____ EXERCISE MATERIALS

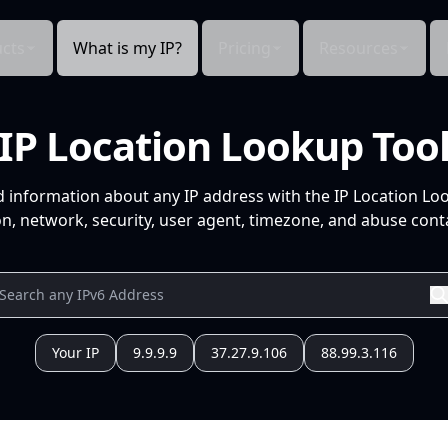
cts
What is my IP?
Pricing
Resources
IP Location Lookup Too
d information about any IP address with the IP Location Lo
n, network, security, user agent, timezone, and abuse conta
Your IP
9.9.9.9
37.27.9.106
88.99.3.116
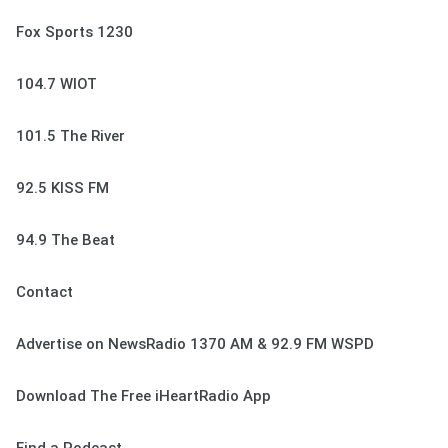
Fox Sports 1230
104.7 WIOT
101.5 The River
92.5 KISS FM
94.9 The Beat
Contact
Advertise on NewsRadio 1370 AM & 92.9 FM WSPD
Download The Free iHeartRadio App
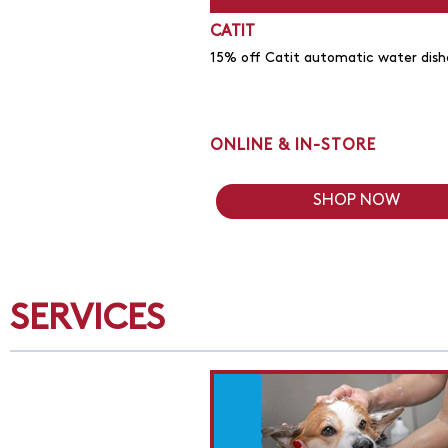
CATIT
15% off Catit automatic water dish
ONLINE & IN-STORE
SHOP NOW
SERVICES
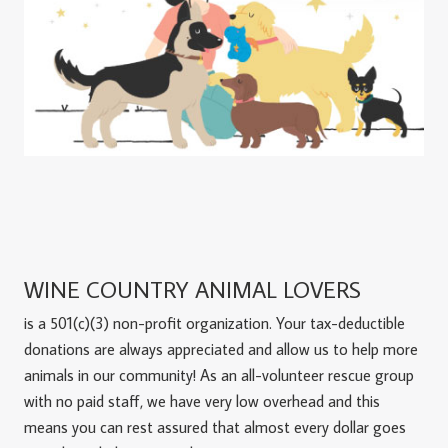
WINE COUNTRY ANIMAL LOVERS
is a 501(c)(3) non-profit organization. Your tax-deductible
donations are always appreciated and allow us to help more
animals in our community! As an all-volunteer rescue group
with no paid staff, we have very low overhead and this
means you can rest assured that almost every dollar goes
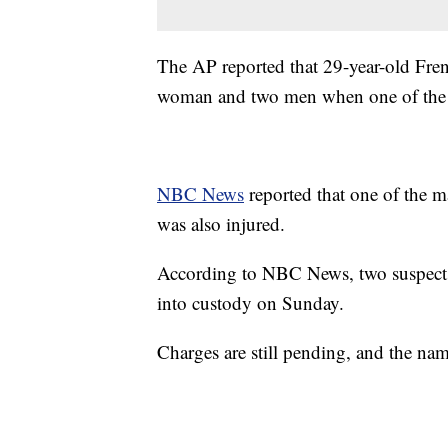
The AP reported that 29-year-old Frenc
woman and two men when one of the me
NBC News
reported that one of the m
was also injured.
According to NBC News, two suspects w
into custody on Sunday.
Charges are still pending, and the nam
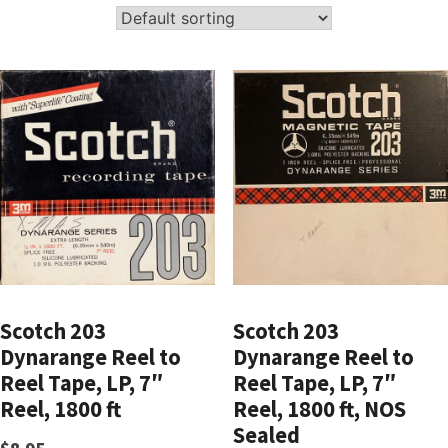
Scotch 203
Scotch 203
Dynarange Reel to
Dynarange Reel to
Reel Tape, LP, 7″
Reel Tape, LP, 7″
Reel, 1800 ft
Reel, 1800 ft, NOS
Sealed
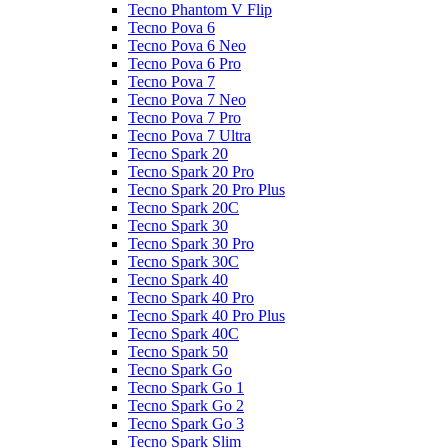
Tecno Phantom V Flip
Tecno Pova 6
Tecno Pova 6 Neo
Tecno Pova 6 Pro
Tecno Pova 7
Tecno Pova 7 Neo
Tecno Pova 7 Pro
Tecno Pova 7 Ultra
Tecno Spark 20
Tecno Spark 20 Pro
Tecno Spark 20 Pro Plus
Tecno Spark 20C
Tecno Spark 30
Tecno Spark 30 Pro
Tecno Spark 30C
Tecno Spark 40
Tecno Spark 40 Pro
Tecno Spark 40 Pro Plus
Tecno Spark 40C
Tecno Spark 50
Tecno Spark Go
Tecno Spark Go 1
Tecno Spark Go 2
Tecno Spark Go 3
Tecno Spark Slim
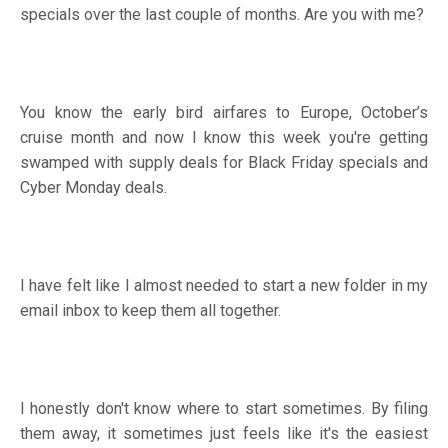
specials over the last couple of months. Are you with me?
You know the early bird airfares to Europe, October’s
cruise month and now I know this week you're getting
swamped with supply deals for Black Friday specials and
Cyber Monday deals.
I have felt like I almost needed to start a new folder in my
email inbox to keep them all together.
I honestly don't know where to start sometimes. By filing
them away, it sometimes just feels like it's the easiest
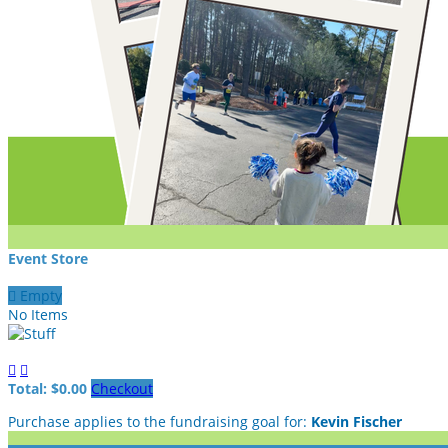
Event Store

Empty
No Items


Total: $0.00
Checkout
Purchase applies to the fundraising goal for:
Kevin Fischer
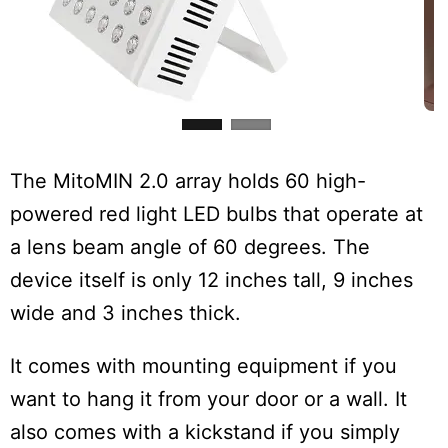
The MitoMIN 2.0 array holds 60 high-
powered red light LED bulbs that operate at
a lens beam angle of 60 degrees. The
device itself is only 12 inches tall, 9 inches
wide and 3 inches thick.
It comes with mounting equipment if you
want to hang it from your door or a wall. It
also comes with a kickstand if you simply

________

# INSTRUCTIONS TO FOLLOW
Copy each line from the records above that includes the string "comes".

# SOLUTION FOR THIS TASK
It comes with mounting equipment if you
also comes with a kickstand if you simply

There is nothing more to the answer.